I heard the expression ‘Zoomed out’ the other day to describe the feeling of exhaustion that back-to-back video calls can bring. The person also commented that they could not wait for the return to reality. 

Indeed, there is a growing excitement that we will be returning to a normality. There is, it seems, a national ‘countdown clock’ to the day restrictions are lifted. I got caught up in this a little bit last week when I travelled for my first face-to-face meeting for a year, and it felt like a liberating and exciting experience. 

During the COVID period, despite initial fears, our business has thrived with 27 new projects since March 2020, two new consultants joining (Nigel Stott and Cathy Kirby) and employing our first two full-time employees (Anthony and Reena). In this period, we have worked with clients we have never met face-to-face, undertaken many workshops, and completed end-to-end procurement projects and system go-lives. 

So why the need for a face-to-face meeting now? 

The project in question is extremely nuanced and requires input from many different areas of the business; however, the very same thing could be said of a Practice Management System replacement which we have successfully pulled off remotely. 

Whilst we have undertaken many effective interviews, workshops and brainstorming sessions in MS Teams or Zoom the sessions do sometimes lack the spontaneity and ‘side chat’ that face-to-face meetings bring.  We’ve all been there on online meetings where somebody wants to input into the conversation but forgets they are on mute, or multiple people are speaking at the same time because the body language, so easy to read and react to in person, just doesn’t present itself on a video. Some firms get around this by having a protocol of ‘raising your hand’ when you want to make a point but that can result in a very salient point not being made for several minutes as the current speaker fully finishes – and with a risk of not being made at all.

The resulting staccato nature of online meetings is at times not conducive for project discovery meetings.  However, the main challenge of online meetings is building the personal relationships which are so important in any major project. Those personal ‘getting to know you’ conversations about family, interests and even the weather just do not seem to happen so easily in an online environment, but they come naturally in the face-to-face environment. Equally there are just times when a face-to-face is needed and we crave meeting people or just a change of scene.

Back with a bang? 

Last week the old world was back with a bang. My in-person meeting involved a 230-mile round trip, leaving home at 7 AM for a 10am meeting and returning home at about 6.30pm 

The meeting itself was fantastic and the benefits that the face-to-face interaction gave over an online meeting made the trip worthwhile. I felt I had a deeper conversation around the challenges the firm faced than I would have achieved with an online meeting but most importantly I felt a deeper connection to the people I was meeting with. I also got to know more about the firm, the challenges and the individuals involved than I would have done online. 

As a sociable person I thoroughly enjoyed the meeting and the level of engagement we achieved, and I came out of the session absolutely buzzing. 

Full steam ahead to the past? 

But as I was driving home I started to think about whether I wanted to return to my old way of operation. As a long-in-the-tooth consultant, I’ve done my fair share of travel.
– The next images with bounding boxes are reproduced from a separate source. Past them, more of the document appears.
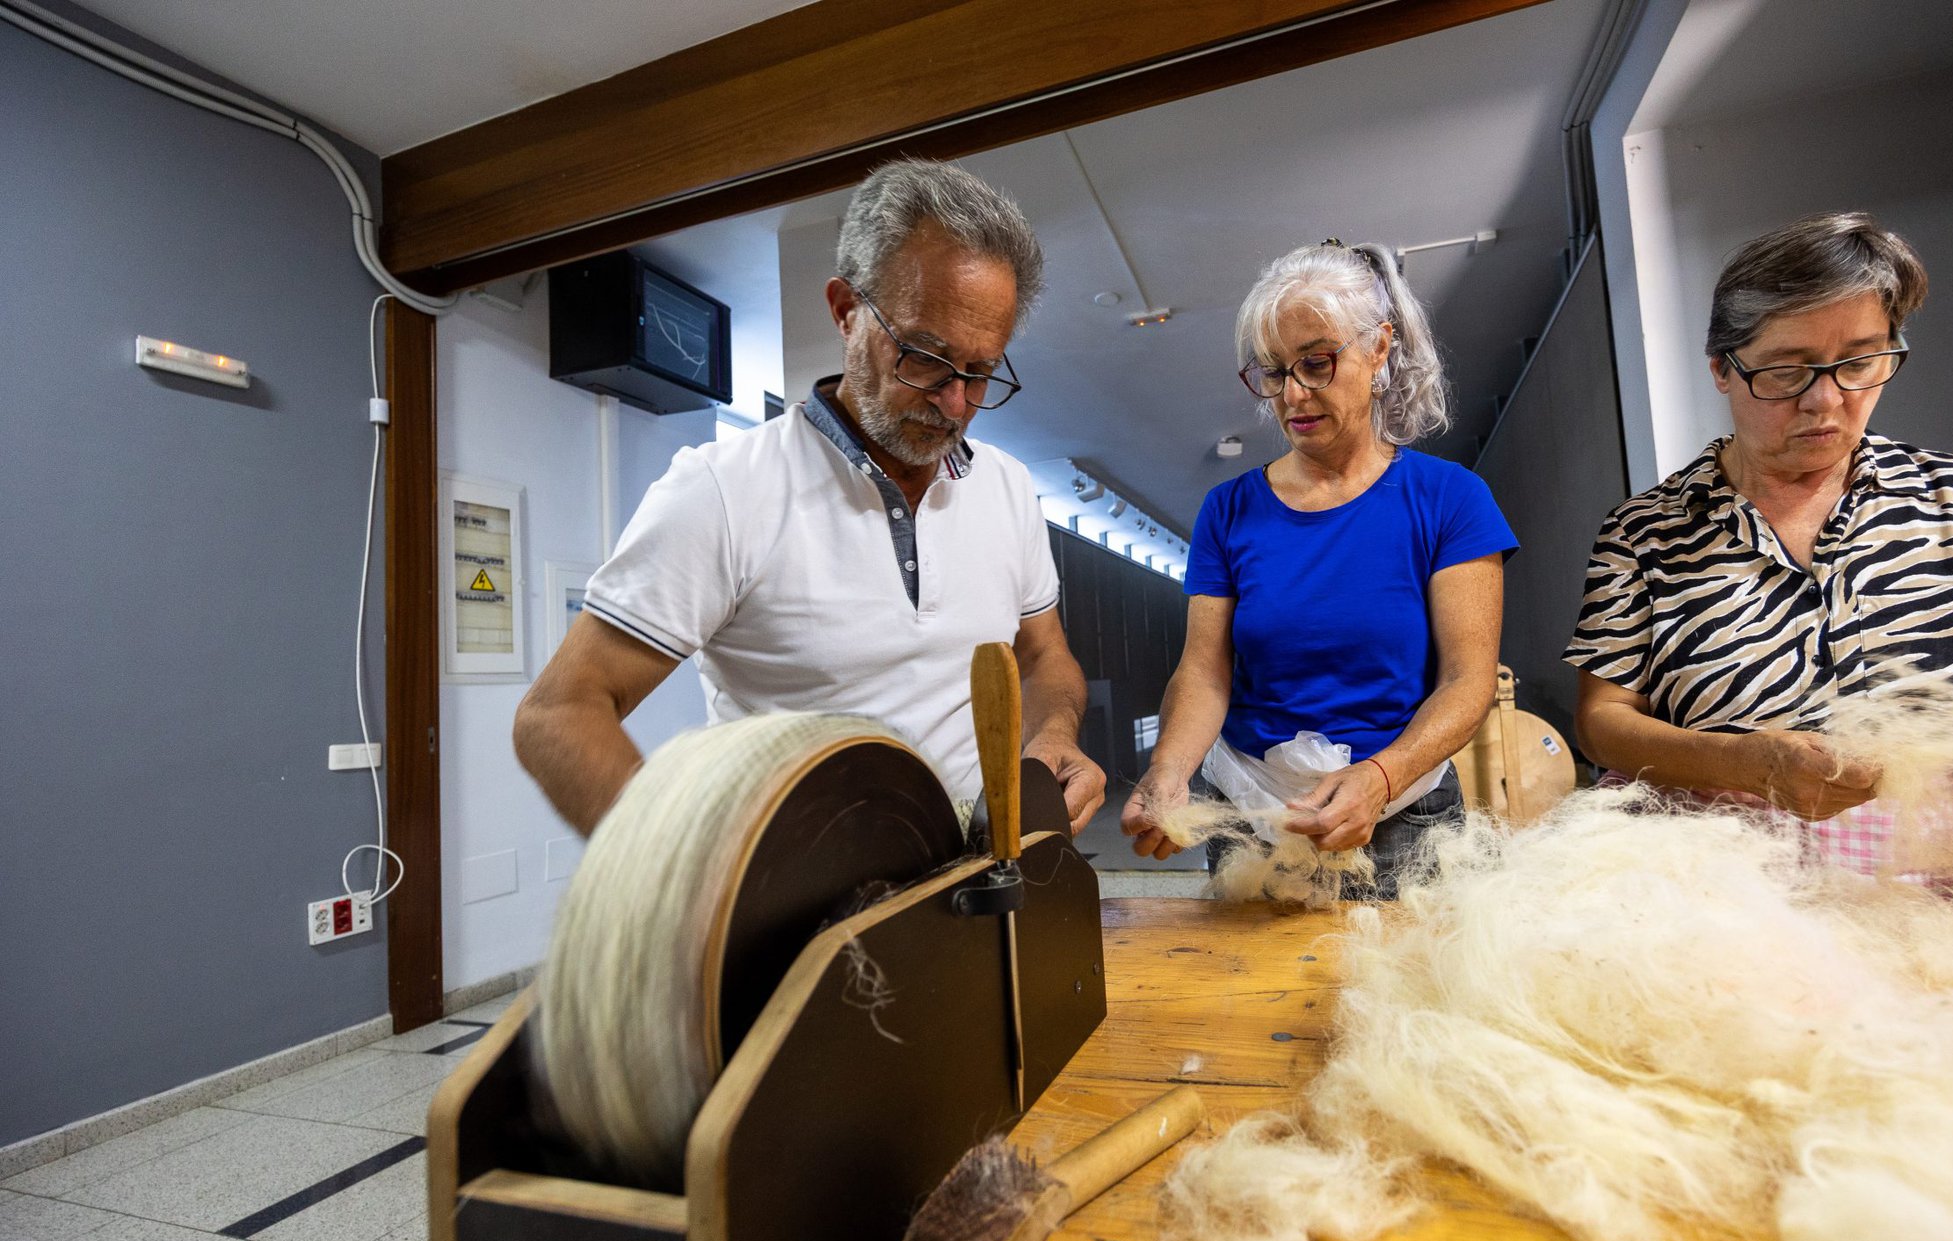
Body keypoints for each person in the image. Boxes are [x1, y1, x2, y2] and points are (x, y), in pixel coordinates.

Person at [1565, 211, 1953, 873]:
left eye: (1859, 362)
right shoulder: (1645, 533)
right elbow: (1604, 719)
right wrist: (1739, 761)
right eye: (1786, 371)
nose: (1825, 400)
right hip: (1733, 894)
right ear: (1722, 368)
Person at [515, 159, 1103, 836]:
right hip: (800, 923)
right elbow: (558, 712)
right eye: (924, 355)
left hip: (974, 888)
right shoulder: (726, 489)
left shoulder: (1007, 488)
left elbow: (1042, 656)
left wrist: (1054, 733)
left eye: (980, 371)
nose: (955, 401)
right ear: (846, 311)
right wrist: (687, 880)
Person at [1121, 239, 1516, 896]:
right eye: (1274, 372)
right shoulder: (1230, 511)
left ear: (1379, 349)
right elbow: (1204, 670)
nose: (1293, 395)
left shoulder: (1450, 502)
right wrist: (1169, 770)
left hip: (1401, 817)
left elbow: (1467, 682)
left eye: (1317, 363)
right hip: (1254, 821)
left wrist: (1383, 776)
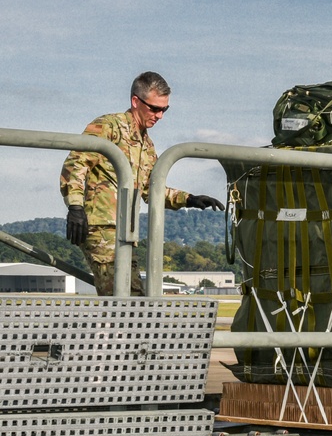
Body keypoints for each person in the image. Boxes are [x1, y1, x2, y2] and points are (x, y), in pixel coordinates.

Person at [61, 71, 224, 296]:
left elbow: (150, 189)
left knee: (132, 299)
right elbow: (76, 163)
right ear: (136, 101)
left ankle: (110, 331)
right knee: (125, 299)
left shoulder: (146, 145)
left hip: (126, 231)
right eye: (155, 108)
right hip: (102, 227)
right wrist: (76, 207)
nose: (160, 116)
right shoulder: (109, 126)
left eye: (164, 110)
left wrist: (188, 199)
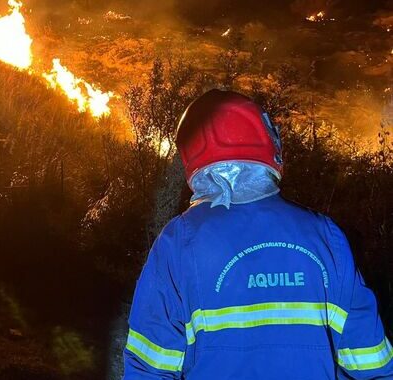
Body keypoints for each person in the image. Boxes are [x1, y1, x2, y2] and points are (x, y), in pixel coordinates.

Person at [122, 89, 393, 379]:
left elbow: (148, 368)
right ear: (267, 141)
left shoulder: (177, 242)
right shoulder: (326, 237)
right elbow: (373, 365)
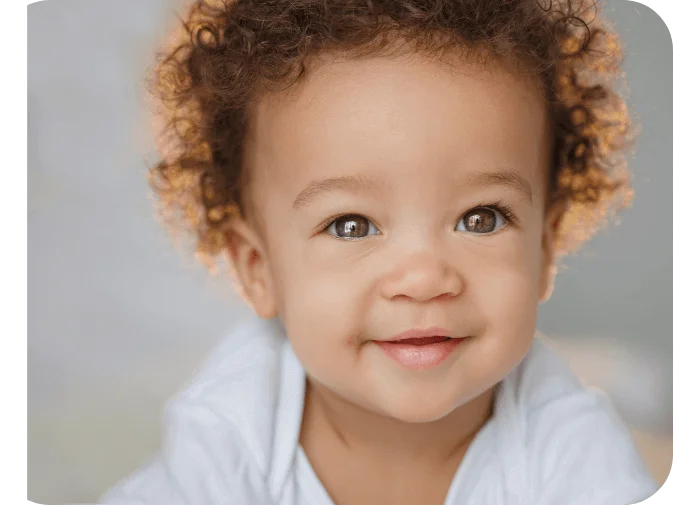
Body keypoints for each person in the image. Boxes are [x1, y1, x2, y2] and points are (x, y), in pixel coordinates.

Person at [101, 0, 658, 503]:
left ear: (544, 246)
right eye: (351, 225)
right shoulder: (229, 434)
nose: (422, 279)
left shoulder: (571, 450)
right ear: (258, 268)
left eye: (480, 218)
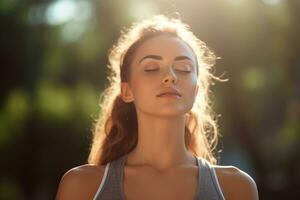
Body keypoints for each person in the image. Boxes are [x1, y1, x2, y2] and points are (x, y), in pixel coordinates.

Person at [55, 14, 259, 200]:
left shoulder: (236, 187)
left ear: (196, 92)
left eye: (184, 68)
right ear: (127, 91)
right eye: (151, 68)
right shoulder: (82, 187)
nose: (171, 76)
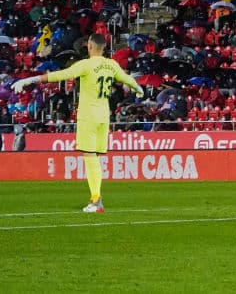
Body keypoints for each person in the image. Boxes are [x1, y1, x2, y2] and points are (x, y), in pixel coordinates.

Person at [12, 34, 143, 213]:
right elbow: (126, 79)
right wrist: (137, 87)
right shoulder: (111, 64)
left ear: (90, 45)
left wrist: (30, 80)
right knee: (95, 158)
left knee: (89, 157)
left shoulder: (86, 64)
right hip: (104, 116)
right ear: (103, 47)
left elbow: (62, 75)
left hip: (88, 115)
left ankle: (96, 200)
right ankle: (96, 198)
Pre-Covid it would be a normal day to leave home at around 6 AM, drive for two or three hours before undertaking a full day consultancy engagement. I would regularly be out of the house for 14 or 15 hours. 

Between March 2019 and Feb 2020, I covered 23,477 business miles; during the Covid year it was a mere 152 miles, all done in the first week of March. It’s a similar picture on train travel with costs dropping from £4056 to £189.50. Overall annual travel cost savings are in the region of £15K, plus countless hours of time. 

The figures I’ve used in these examples are just my own personal costs. It is highly likely all our consultants would have a similar level of travel. As we pass on our travel costs to clients it’s not really something that we monitor as a business but taking a step back it’s a frightening amount of money we’ve been spending. 

The main thing I noticed after my day trip was how tired I was the next day, perhaps I’m getting old, but nearly six hours of driving on top of a lively and engaging workshop was quite exhausting. I was vroomed out, not zoomed out. On top of that, other than catching up on podcasts and my audiobook the six hours was a dead, unproductive time. 

Approach 

As an IT consultancy we have struggled over the years to encourage our clients to make use of technology such as Zoom or Microsoft Teams. But that genie is now well and truly out of the bottle and law firms have embraced the technology they have resisted for so long. Whilst I want to return to meeting people face-to-face I think I am going to be considering more closely what is the most efficient way to undertake an engagement. From the conversations I have had so far with clients they seem comfortable continuing with a remote engagement with the occasional face-to-face and more social meeting.  

I expect like many I will try to develop an approach which sustains the work/life balance (mainly due to lack of travel time) which I have been able to adopt in the last year. I just need to identify those times when the client/consultant relationship or project is still best served by vroom rather than Zoom.